Plaintiff's counsel will need to file an Objection to Arbitration with the court. If the plaintiff does not oppose the motion, any objections are waived. McNeil v. Black, 61 N.C. App. 305 (1983). Additionally, the plaintiff will need to argue standard contract defenses. Such defenses include: lack of capacity, lack of authority, substantive and procedural unconscionability, etc. If the defense motion to compel arbitration is denied, then it is immediately appealable. Pick an arbitrator that has nursing home litigation experience. As long as such conflicts are disclosed, there is favorable North Carolina case law for defeating a challenge to our selection. Thomas v. Howard, 51 N.C. App. 350 (1981) In federal court under the FAA, there is a split in authorities among the different jurisdictions but the Commonwealth case is the lead case. Commonwealth Coatings Corp., v. Continental Casualty Co., 393 U.S. 145 (1968) There is no appeal on the merits of the award.
Don't screw up the case
First, make sure that your experts are prepared and qualified. The expert will need to comply with NCGS 90-21.12, Rules 9(j) and 702. First, per NCGS 90-21.12, the expert will need to be familiar with the standard of care for that particular community during that time period. In all nursing homes, you need to turn and position patients- period. However, the North Carolina rules require that the expert specifically know the local standard and apply it.
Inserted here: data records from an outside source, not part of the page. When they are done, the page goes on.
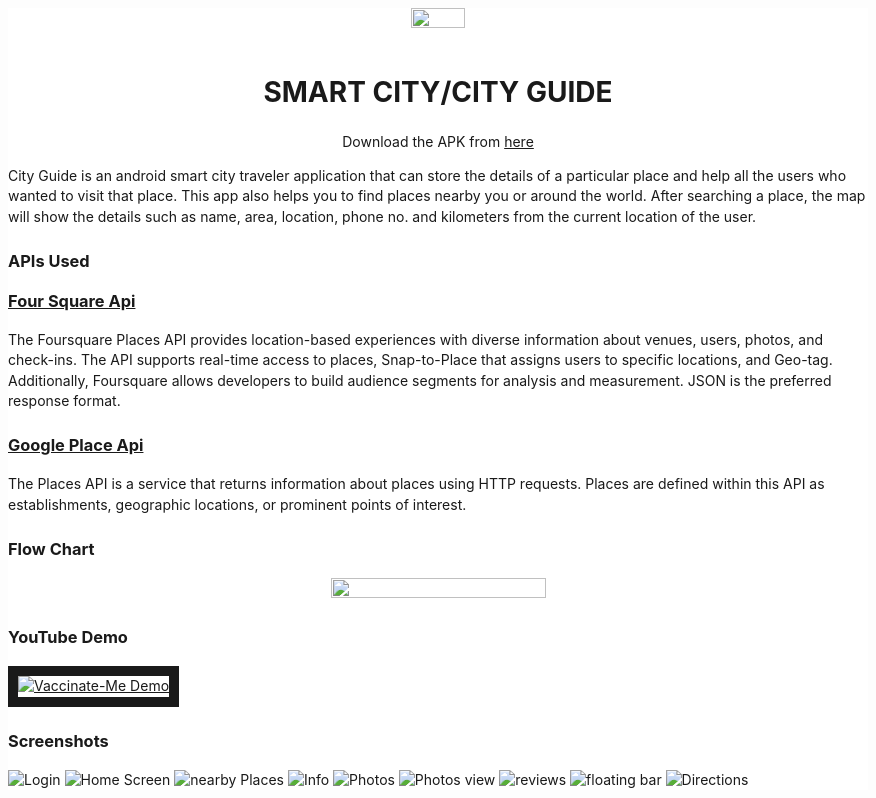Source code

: <p align="center">
<img src="https://github.com/shivamPatwal/SmartCity/blob/main/screen%20shots/icon.png" width=25% height=25%>
</p>
<h1 align="center">
SMART CITY/CITY GUIDE

</h1>
  
<p align="center"
 
  Download the APK from [here](https://github.com/shivamPatwal/Vaccinate-ME/blob/master/Vaccinate-Me.apk)

  </p>
 


City Guide is an android smart city traveler application that can store the details of a particular place and help all the users who wanted to visit that place. This app also helps you to find places nearby you or around the world. After searching a place, the map will show the details such as name, area, location, phone no. and kilometers from the current location of the user.

<h3 >

APIs Used
  
[Four Square Api](https://foursquare.com/products/places-api/)
</h3>
The Foursquare Places API provides location-based experiences with diverse information about venues, users, photos, and check-ins. The API supports real-time access to places, Snap-to-Place that assigns users to specific locations, and Geo-tag. Additionally, Foursquare allows developers to build audience segments for analysis and measurement. JSON is the preferred response format.

<h3>


[Google Place Api](https://developers.google.com/maps/documentation/places/web-service/overview)
</h3>
The Places API is a service that returns information about places using HTTP requests. Places are defined within this API as establishments, geographic locations, or prominent points of interest.

<h3>Flow Chart</h3>
<p align="center">
<img src="https://github.com/shivamPatwal/SmartCity/blob/main/screen%20shots/ss.jpeg" width=50% height=50%>
</p>


<h3>YouTube Demo</h3>
<a href="https://youtu.be/ornFUtRToJc" target="_blank"><img src="http://img.youtube.com/vi/ornFUtRToJc/0.jpg" 
alt="Vaccinate-Me Demo" width="240" height="180" border="10" /></a>

<h3>Screenshots</h3>
<div class="row">
      <img src="https://github.com/shivamPatwal/SmartCity/blob/main/screen%20shots/1eadc4a6-84cf-42c5-85f1-904c714bd8e5.jpg" width="250" title="Login">
      <img src="https://github.com/shivamPatwal/SmartCity/blob/main/screen%20shots/11d31a18-d836-4404-9a59-12cfa5ed0864.jpg" width="250" title="Home Screen">     
      <img src="https://github.com/shivamPatwal/SmartCity/blob/main/screen%20shots/9508efb7-e6dc-4b51-b6cc-26a80e85f75f.jpg" width="250" title="nearby Places">
      <img src="https://github.com/shivamPatwal/SmartCity/blob/main/screen%20shots/02c2034a-2b4a-4801-9c1a-b7b94ad75dfb.jpg" width="250" title="Info">
      <img src="https://github.com/shivamPatwal/SmartCity/blob/main/screen%20shots/7299288c-881d-4fb8-98d7-952d1f68897a.jpg" width="250" title="Photos">
      <img src="https://github.com/shivamPatwal/SmartCity/blob/main/screen%20shots/1ba1a8a7-c734-49d3-bf7e-38cf06ea256b.jpg" width="250" title="Photos view">
      <img src="https://github.com/shivamPatwal/SmartCity/blob/main/screen%20shots/6284a1be-a191-45ee-9023-94480e4ed76b.jpg" width="250" title="reviews">
      <img src="https://github.com/shivamPatwal/SmartCity/blob/main/screen%20shots/8fd78254-d561-41e8-81e3-10a788f542a1.jpg" width="250" title="floating bar">
      <img src="https://github.com/shivamPatwal/SmartCity/blob/main/screen%20shots/147eaf5e-00f6-4a00-aca7-7a9e43c29215.jpg" width="250" title="Directions">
Second, per Rule 9(j) the expert must be reasonably expected to qualify as an expert and willing to testify that the nursing home breached the standard of care. You must put this in the complaint. Third, the expert will need to comply with Rule 702. The expert will need to have spent the majority of her time the year prior to the injury either treating patients or teaching. Fourth, sue the right corporations- it is a shell game.